В церкви было темно.
Однако, несмотря на это, они заходили внутрь.
На мгновение ему захотелось поспешить туда и зажечь свечи, про которые Михник и Эмима, очевидно, позабыли. В ризнице, в нижнем ящике шкафа их было полным-полно. Так у него был повод присоединиться к ним и смотреть на дубовые козлы, вместо дерева ели, и хлеб, вместо восковой фигуры младенца в яслях из сосновой коры. И сказать себе, что на самом деле значимо только то, что человек носит в себе, и то, что он чувствует по отношению к другим… Он бы и запел с ними, если бы умел. Это их «виилууууйлеоооо…» — или как там его — так ему в прежние вечера слышалось вперемежку со звуками органа. Мог бы и любое другое, то, что им нравится и кажется подходящим. Даже если бы они пели «воооолкууууймоо», он бы им подпевал и думал о своём. По-своему.
С этими мыслями он, согнувшись, как и они, поспешил в церковь.
Слегка пахло дымом…
Только лампадка светилась багрово-красным огнём.
Может, прямо над козлами перед главным алтарём…
Он встал сбоку от исповедальни и пытался понять, что ж это так тлеет… И наблюдал, как все входящие вытирают ноги о шкуру, постеленную возле двери… Некоторые потом проходили мимо него, на хоры, в то время как остальные, согласно правилам, рассаживались на скамейках слева и справа.
Наверное, и они должны были учуять запах дыма. Однако, похоже, им казалось, будто это в порядке вещей — то, что пахнет дымом, что где-то что-то тлеет… Поэтому и он пытался примириться с этим и убедить себя, что запах дыма относится к ритуалу, к обычаям и что ему не следует беспокоиться по этому поводу.

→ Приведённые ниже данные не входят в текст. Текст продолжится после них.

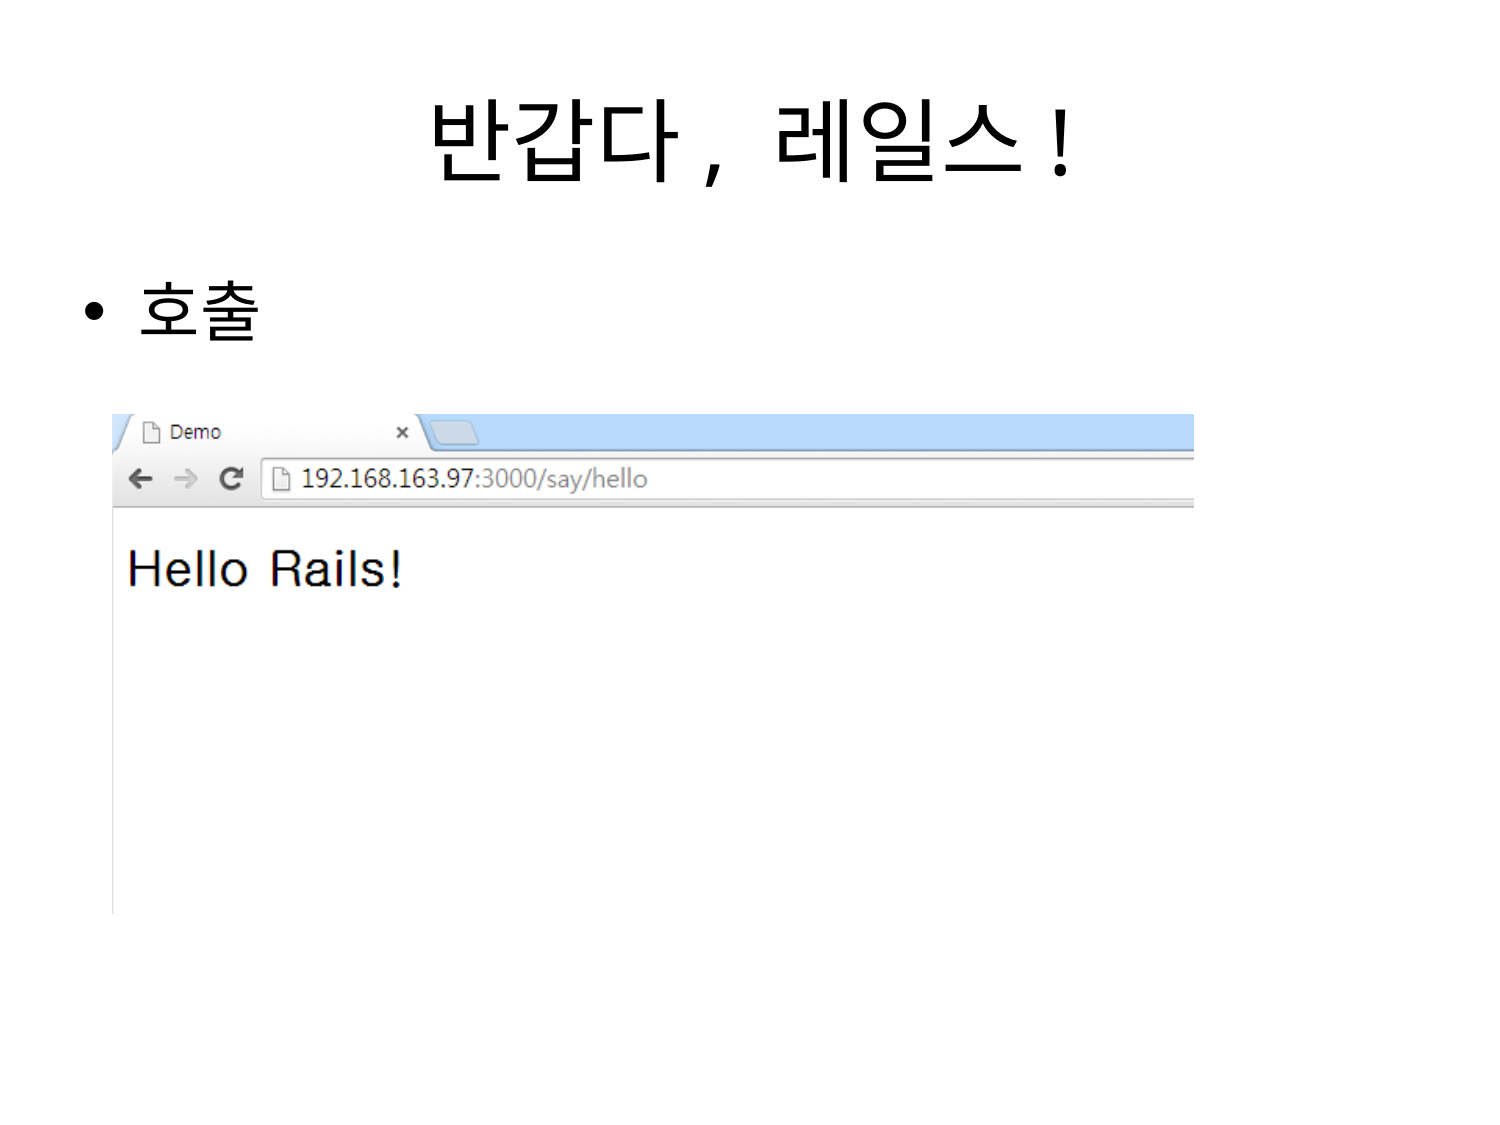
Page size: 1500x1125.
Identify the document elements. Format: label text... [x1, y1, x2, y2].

picture [111, 414, 1194, 914]
list 호출 [74, 261, 1426, 1006]
title 반갑다, 레일스! [74, 44, 1426, 234]
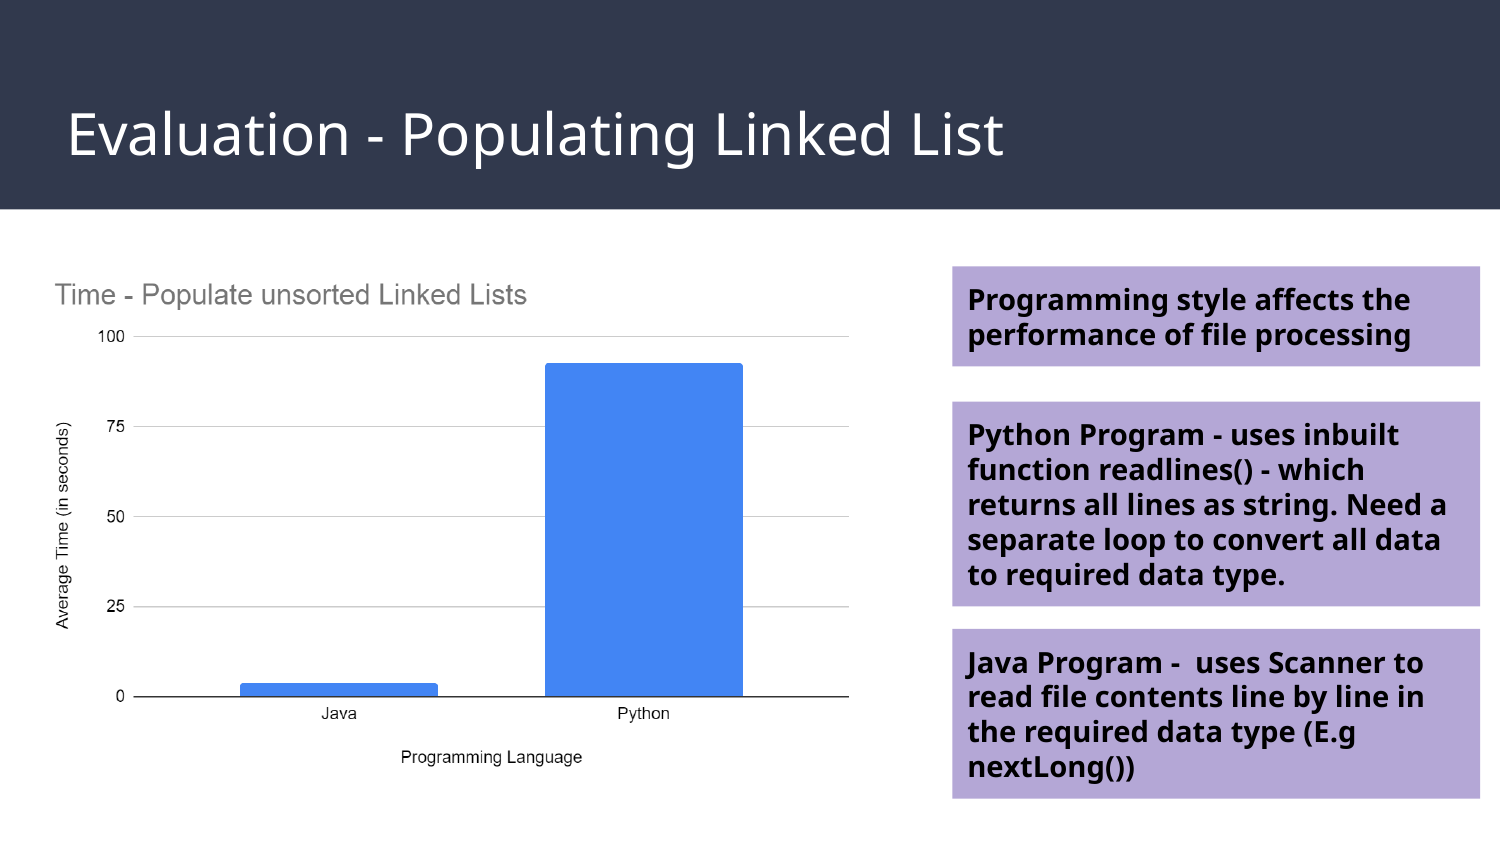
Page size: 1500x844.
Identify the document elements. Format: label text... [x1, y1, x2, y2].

text_box Java Program - uses Scanner to read file contents line by line in the required data type (E.g nextLong()) [952, 628, 1481, 799]
picture [27, 254, 876, 793]
title Evaluation - Populating Linked List [51, 82, 1449, 185]
text_box Python Program - uses inbuilt function readlines() - which returns all lines as string. Need a separate loop to convert all data to required data type. [952, 401, 1481, 607]
text_box Programming style affects the performance of file processing [952, 266, 1481, 367]
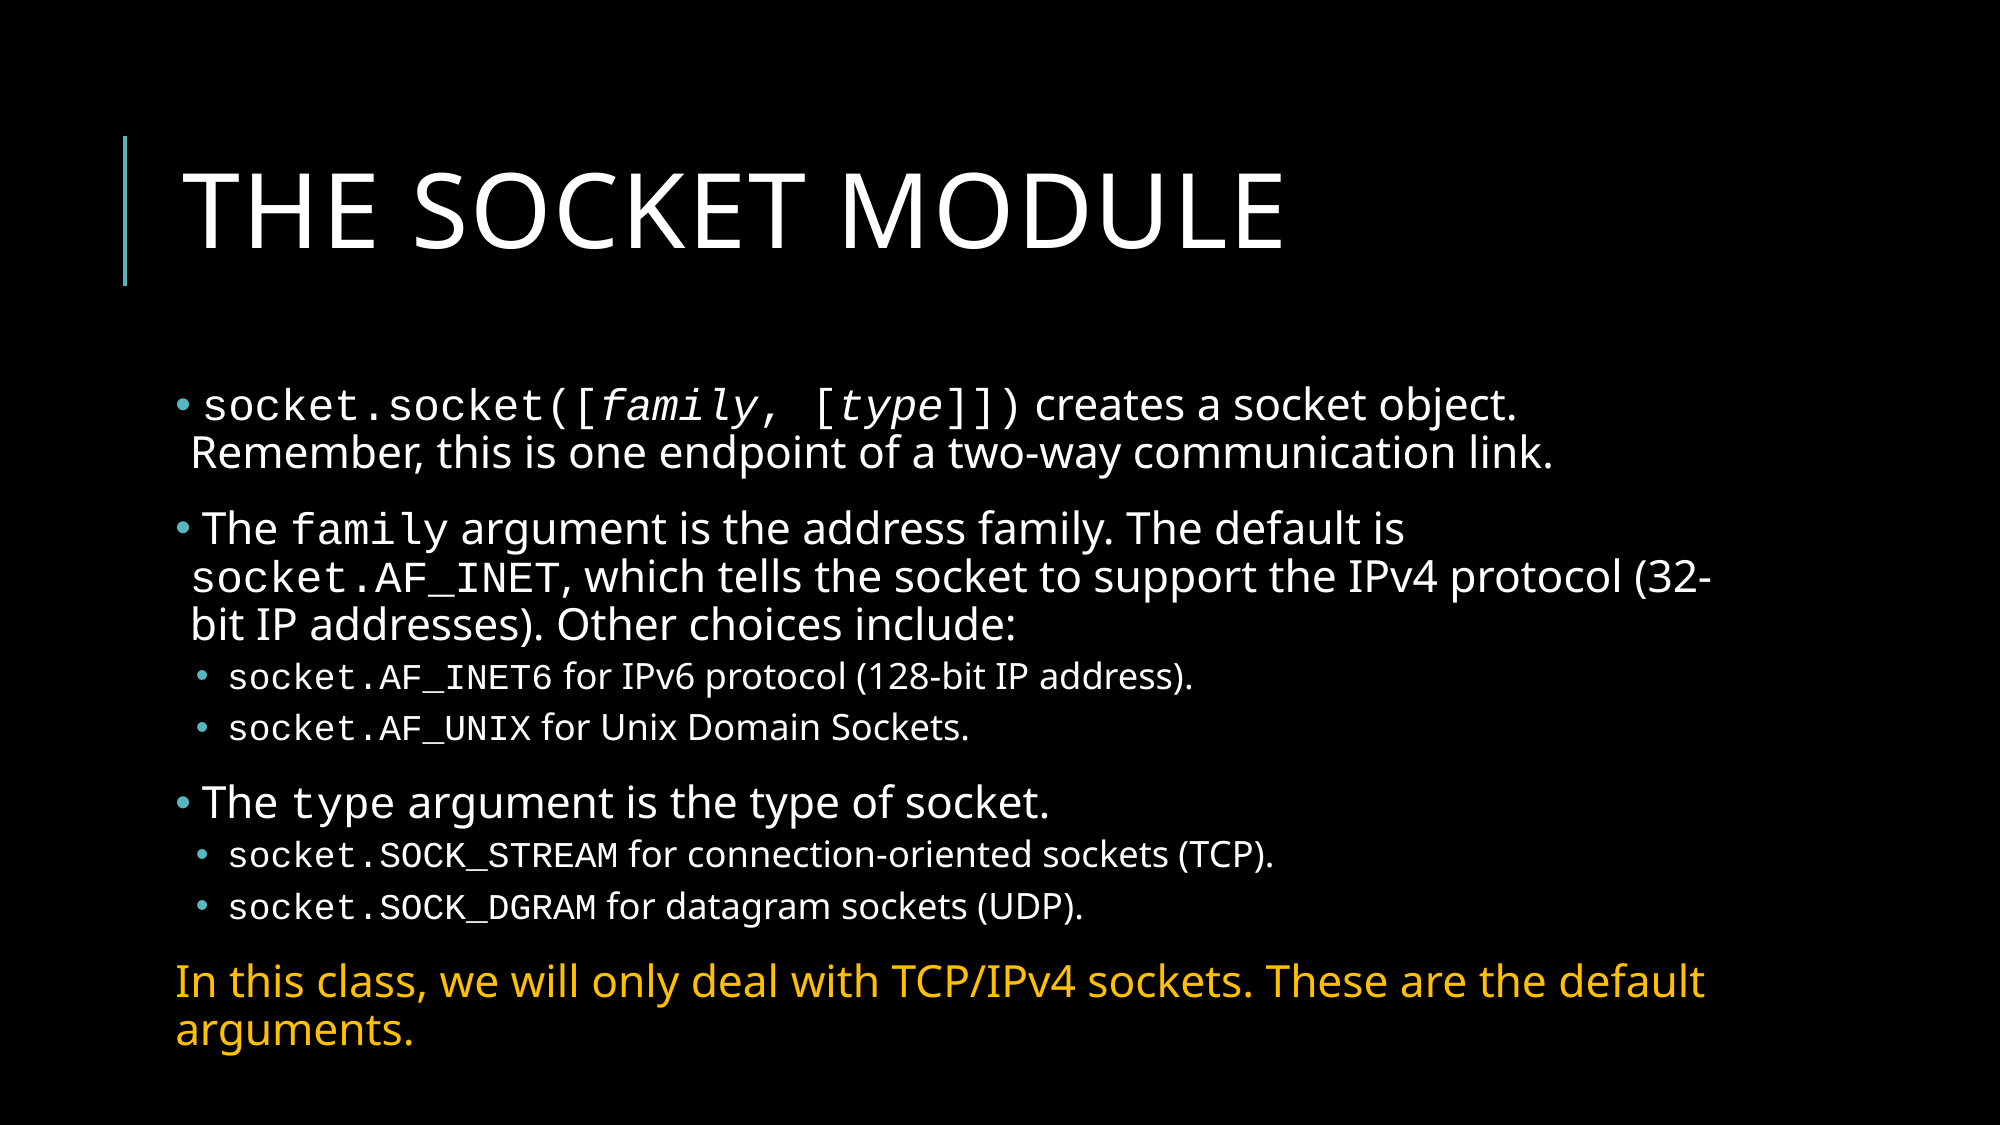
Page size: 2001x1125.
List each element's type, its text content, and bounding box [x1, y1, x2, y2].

list socket.socket([family, [type]]) creates a socket object. Remember, this is one endpoint of a two-way communication link. The family argument is the address family. The default is socket.AF_INET, which tells the socket to support the IPv4 protocol (32-bit IP addresses). Other choices include: socket.AF_INET6 for IPv6 protocol (128-bit IP address). socket.AF_UNIX for Unix Domain Sockets. The type argument is the type of socket. socket.SOCK_STREAM for connection-oriented sockets (TCP). socket.SOCK_DGRAM for datagram sockets (UDP). In this class, we will only deal with TCP/IPv4 sockets. These are the default arguments. [168, 375, 1763, 1070]
title The socket module [168, 96, 1763, 342]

Пришли Михник и Эмима и проследовали мимо него на хоры.
Они его не заметили.
Среди последних, тех, которые подходили по одиночке и словно боясь опоздать к началу, торопливо вступали в тёмно-красный сумрак, была Куколка… Стряхнула снег. Торопливо вытерла ноги. И поспешила куда-то к колоннам.
Он потерял её из виду.
Готов был кинуться за ней…
Но тут воцарилось молчание. Даже кашлять почти перестали. Кто-то тихо затворил двери… Во всём чувствовался какой-то глубокий сосредоточенный восторг, некая связь, некое устремление в кроваво-красный сумрак, в кроваво-красную тишину, в которой совсем рядом с ним пульсировало только его собственное сердце и еле слышно раздавалось дыхание, которое он невольно, словно что-то сильно сжимало горло, сдерживал.
Напрасно он ожидал, что что-то начнётся.
Всё так и продолжалось… неподвижное, неслышное и почти зловещее… будто замершее в кровавом сумраке… в котором на скамейках, стенах и алтарях вырисовывались тёмные, похожие на тени фигуры. Ему становилось мучительно больно. Он с трудом мог поверить, что всё это время никому не захотелось кашлянуть, или чихнуть, или высморкаться… и ему начало казаться, что этот сумрачный багряный свет в самом деле означает кровь, которой они поклоняются… Он намеренно громко вздохнул. Потоптался на месте. И после этого, правда приглушённо, кашлянул… Никто не обратил внимания. Они продолжали молчать с той же одержимостью. Ни один человек не оглянулся. Не пошевелился… словно они не слышали или им не было до него никакого дела.
И, может быть, именно поэтому он решился.
И сделал первый, гулко отозвавшийся шаг… и шагал вперёд… прямо посреди нефа… как обладающий властью человек, который хочет и знает, как должно быть, который не интересуется какими-то захолустными бреднями, деревенскими психозами и который совсем не боится никого и ничего, который имеет право и должен поступить именно так, решительно шагать в самый центр, в безмолвные взгляды, в багровый сумрак… У него сильно колотилось сердце. Перед глазами всё качалось и кружилось. Ноги с трудом повиновались ему… Но рождённая святым чувством долга и жганьем храбрость гнала его вперёд, прямо на церковную кафедру — по крутым трухлявым ступенькам, по покривившимся и щелеватым доскам, к едва дышащей на ладан ограде… Мыслей почти не было. Только замешательство. Какая-то разбухшая тусклость во взгляде. И неуёмная дрожь в груди, от которой лёгкие едва втягивали воздух, но были не в состоянии справиться с выдохом, так что в боках у него кололо и жгло от перенапряжения… и от устремлённых снизу неподвижных и настороженных взглядов.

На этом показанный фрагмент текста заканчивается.